Please use this identifier to cite or link to this item: http://hdl.handle.net/2122/11155
Authors: ST Fleur, Sadrac* 
Bertrand, Etienne* 
Courboulex, Francoise* 
Mercier de Lepinay, Bernard* 
Deschamps, Anne* 
Hough, Susan* 
Cultrera, Giovanna* 
Boisson, Dominique* 
Prépetit, Claude* 
Title: Site Effects in Port‐au‐Prince (Haiti) from the Analysis of Spectral Ratio and Numerical Simulations
Journal: Bulletin of the Seismological Society of America 
Series/Report no.: /106 (2016)
Issue Date: 2016
DOI: 10.1785/0120150238
Abstract: To provide better insight into seismic ground motion in the Port-au- Prince metropolitan area, we investigate site effects at 12 seismological stations by analyzing 78 earthquakes with magnitude smaller than 5 that occurred between 2010 and 2013. Horizontal-to-vertical spectral ratio on earthquake recordings and a standard spectral ratio were applied to the seismic data.We also propose a simplified lithostratigraphic map and use available geotechnical and geophysical data to construct representative soil columns in the vicinity of each station that allow us to compute numerical transfer functions using 1D simulations. At most of the studied sites, spectral ratios are characterized by weak-motion amplification at frequencies above 5 Hz, in good agreement with the numerical transfer functions. A mismatch between the observed amplifications and simulated response at lower frequencies shows that the considered soil columns could be missing a deeper velocity contrast. Furthermore, strong amplification between 2 and 10 Hz linked to local topographic features is found at one station located in the south of the city, and substantial amplification below 5 Hz is detected near the coastline, which we attribute to deep and soft sediments as well as the presence of surface waves.We conclude that for most investigated sites in Port-au- Prince, seismic amplifications due to site effects are highly variable but seem not to be important at high frequencies.

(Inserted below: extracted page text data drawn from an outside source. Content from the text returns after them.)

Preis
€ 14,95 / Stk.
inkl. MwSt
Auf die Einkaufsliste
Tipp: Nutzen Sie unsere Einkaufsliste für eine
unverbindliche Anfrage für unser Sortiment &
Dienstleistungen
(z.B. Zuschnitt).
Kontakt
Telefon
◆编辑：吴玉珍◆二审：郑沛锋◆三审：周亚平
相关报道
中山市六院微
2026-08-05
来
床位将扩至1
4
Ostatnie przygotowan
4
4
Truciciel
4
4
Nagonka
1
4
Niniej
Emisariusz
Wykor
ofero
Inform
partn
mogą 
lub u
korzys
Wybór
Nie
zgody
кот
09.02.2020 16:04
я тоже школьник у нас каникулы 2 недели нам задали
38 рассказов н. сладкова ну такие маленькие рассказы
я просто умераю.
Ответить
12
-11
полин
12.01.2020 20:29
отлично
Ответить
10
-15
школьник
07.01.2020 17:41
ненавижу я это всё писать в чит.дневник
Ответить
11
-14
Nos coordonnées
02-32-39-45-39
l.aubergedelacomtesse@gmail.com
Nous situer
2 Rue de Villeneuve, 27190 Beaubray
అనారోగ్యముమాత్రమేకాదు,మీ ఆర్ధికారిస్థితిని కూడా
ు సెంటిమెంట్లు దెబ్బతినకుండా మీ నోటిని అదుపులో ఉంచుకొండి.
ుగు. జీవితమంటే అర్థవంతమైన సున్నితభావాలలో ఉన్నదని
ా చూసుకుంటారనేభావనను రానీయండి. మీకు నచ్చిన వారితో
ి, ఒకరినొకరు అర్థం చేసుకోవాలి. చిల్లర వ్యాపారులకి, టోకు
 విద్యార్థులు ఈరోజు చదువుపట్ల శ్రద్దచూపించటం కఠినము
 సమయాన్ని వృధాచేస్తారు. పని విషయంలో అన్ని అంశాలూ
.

At some specific locations, however, they could strongly enhance the low-frequency content of the seismic ground shaking. Although our analysis does not consider nonlinear effects, we thus conclude that, apart from sites close to the coast, sediment-induced amplification probably had only a minor impact on the level of strong ground motion, and was not the main reason for the high level of damage in Port-au-Prince.